On the first day, we settled into a 100-year-old hotel in Hyde Park. Although the room was tiny, plumbing horrid and bed too narrow, it was marvelous.

Coincidentally, I never pass a comfort station without stepping into one to admire its decor. I learned, however, a hard lesson. A traveler should never ask for a “restroom” or “bathroom.” He must say “toilet” or “loo.” I did not and I was forced to twist the dance of death several times until I got wise.

Where there is one Englishman, there is a garden.
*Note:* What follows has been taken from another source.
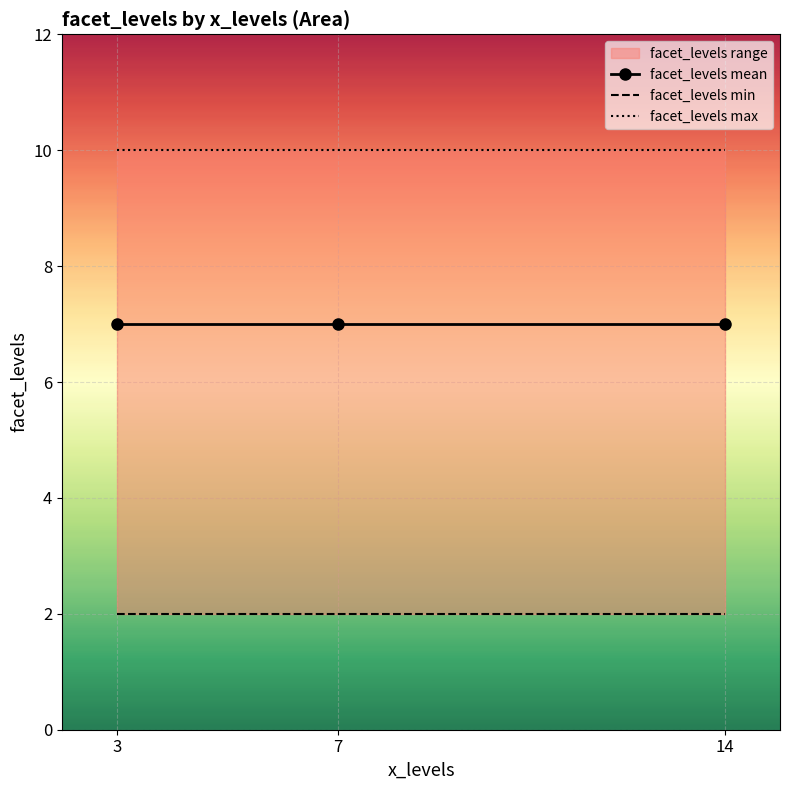

The value of facet_levels min at 3 is 0. True or false?

False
Where there are two Englishmen, there is a club.

Gloria wanted us to rough it as the Europeans do, so I wore a beret and bought a hunk of salami and hard cheese and we sat, al fresco, in Covent Gardens, in foul weather, on a small space of sidewalk, which barely accommodated our derrieres. I hummed, “Some Think of Alexander” and “God Save the Queen,” never minding that we were drenched.

But we loved every moment of it.

Readers, do not despair about our plight. I still expect to enjoy a vacation in England this week. How? “Elementary,” as Sherlock Holmes would say. Simply by feeling supercalifragilisticexpialidociously British.

“Gloria, release the hounds, fetch my pipe and slippers, fry some fish and chips and address me hereafter as 'His Lordship, Sir Alex of Hasty Pudding.' And you, Gloria, will be known henceforth as 'My Fair Lady of Yorkshire Pudding.'

“Yipes! Gloria, put down that wicket!”

He who laughs last has to be an Englishman.